A plan to combat the "Big Dry" in Inner Mongolia is under way. It involves a 600-kilometer pipeline, seawater and a desalination plant.
The Xilin Gol League, Inner Mongolia Autonomous Region, has proposed a pipe to channel seawater from Huludao, Liaoning Province, to Xilinhot in the league to help combat desertification and support its booming coal mine industry.
You Ren, vice-chairman of the Standing Committee of the Inner Mongolia Autonomous Region People's Congress confirmed the plan yesterday.
"The whole north area in the country is facing serious water shortage," You said.

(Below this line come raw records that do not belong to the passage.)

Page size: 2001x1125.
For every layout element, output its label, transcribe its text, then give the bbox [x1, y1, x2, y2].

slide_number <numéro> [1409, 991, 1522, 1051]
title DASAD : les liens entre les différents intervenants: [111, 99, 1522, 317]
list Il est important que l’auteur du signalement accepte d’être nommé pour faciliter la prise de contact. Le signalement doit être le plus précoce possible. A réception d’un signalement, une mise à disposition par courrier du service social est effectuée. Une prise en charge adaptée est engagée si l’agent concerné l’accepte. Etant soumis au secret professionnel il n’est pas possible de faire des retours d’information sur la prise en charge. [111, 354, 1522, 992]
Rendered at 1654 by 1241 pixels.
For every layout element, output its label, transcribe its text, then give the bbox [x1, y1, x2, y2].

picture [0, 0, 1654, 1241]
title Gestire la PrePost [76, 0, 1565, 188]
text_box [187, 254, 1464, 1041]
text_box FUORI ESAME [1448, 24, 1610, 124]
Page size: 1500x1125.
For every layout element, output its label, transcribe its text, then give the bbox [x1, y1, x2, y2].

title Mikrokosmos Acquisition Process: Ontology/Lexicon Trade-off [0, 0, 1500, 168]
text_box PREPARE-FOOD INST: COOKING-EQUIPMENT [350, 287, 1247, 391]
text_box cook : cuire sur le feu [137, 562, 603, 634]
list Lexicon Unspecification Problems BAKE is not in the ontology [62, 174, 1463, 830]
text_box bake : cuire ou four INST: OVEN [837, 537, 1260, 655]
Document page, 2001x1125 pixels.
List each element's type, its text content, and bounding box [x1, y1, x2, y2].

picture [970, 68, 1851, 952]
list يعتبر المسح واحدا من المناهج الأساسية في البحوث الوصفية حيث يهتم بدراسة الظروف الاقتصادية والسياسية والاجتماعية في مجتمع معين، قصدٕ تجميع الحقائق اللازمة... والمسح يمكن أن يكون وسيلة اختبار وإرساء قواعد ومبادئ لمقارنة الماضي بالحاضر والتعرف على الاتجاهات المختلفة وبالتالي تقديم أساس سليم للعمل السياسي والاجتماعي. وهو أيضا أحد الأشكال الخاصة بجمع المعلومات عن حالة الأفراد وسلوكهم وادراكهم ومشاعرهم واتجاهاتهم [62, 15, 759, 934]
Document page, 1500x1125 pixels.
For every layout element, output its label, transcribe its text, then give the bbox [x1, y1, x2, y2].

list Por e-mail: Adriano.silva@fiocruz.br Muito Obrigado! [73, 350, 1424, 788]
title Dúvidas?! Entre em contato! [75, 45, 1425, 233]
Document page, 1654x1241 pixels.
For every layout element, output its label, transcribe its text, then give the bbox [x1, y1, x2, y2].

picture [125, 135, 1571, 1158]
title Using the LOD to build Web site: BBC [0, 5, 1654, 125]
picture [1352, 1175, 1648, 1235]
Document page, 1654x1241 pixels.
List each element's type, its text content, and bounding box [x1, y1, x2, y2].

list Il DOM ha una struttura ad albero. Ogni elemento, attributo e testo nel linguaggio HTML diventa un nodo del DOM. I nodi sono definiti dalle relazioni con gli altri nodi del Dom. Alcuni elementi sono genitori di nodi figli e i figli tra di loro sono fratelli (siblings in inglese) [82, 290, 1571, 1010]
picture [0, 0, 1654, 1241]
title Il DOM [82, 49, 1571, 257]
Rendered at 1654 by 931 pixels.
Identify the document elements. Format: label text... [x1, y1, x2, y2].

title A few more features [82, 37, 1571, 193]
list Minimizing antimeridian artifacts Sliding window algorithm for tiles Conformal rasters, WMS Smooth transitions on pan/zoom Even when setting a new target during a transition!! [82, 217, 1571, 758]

Storms blown from the league every spring and autumn dump sand in cities as far away as Beijing and Tianjin. The Xilin Gol League is the major source of Beijing's sandstorms.
According to the plan, the 600-kilometer pipe, made of toughened glass, will be built at Xingcheng, Huludao, across cities including Chaoyang, Liaoning Province, to Xilinhot.
A desalination plant capable of treating 1 million tons of seawater a day will be built in the Inner Mongolia end.
The region's farming industry is under threat from desertification, where about 60 percent of the earth lacks grass.
Planners have been considering the pipeline for the last two years. Last October experts and officials lobbied for the plan at discussions held in Beijing.
In January this year, experts from Chinese Society of Oceanography, studied the feasibility of the project and agreed that it met the nation's sustainable development guidelines.
The Xilin Gol League wants some of the water for its brown coal industry, which suffers from a shortage of water needed for production. But it could still be a while before the plan is implemented, if at all.
A plan in the 1950s to channel water from China's south area to the north is still under construction.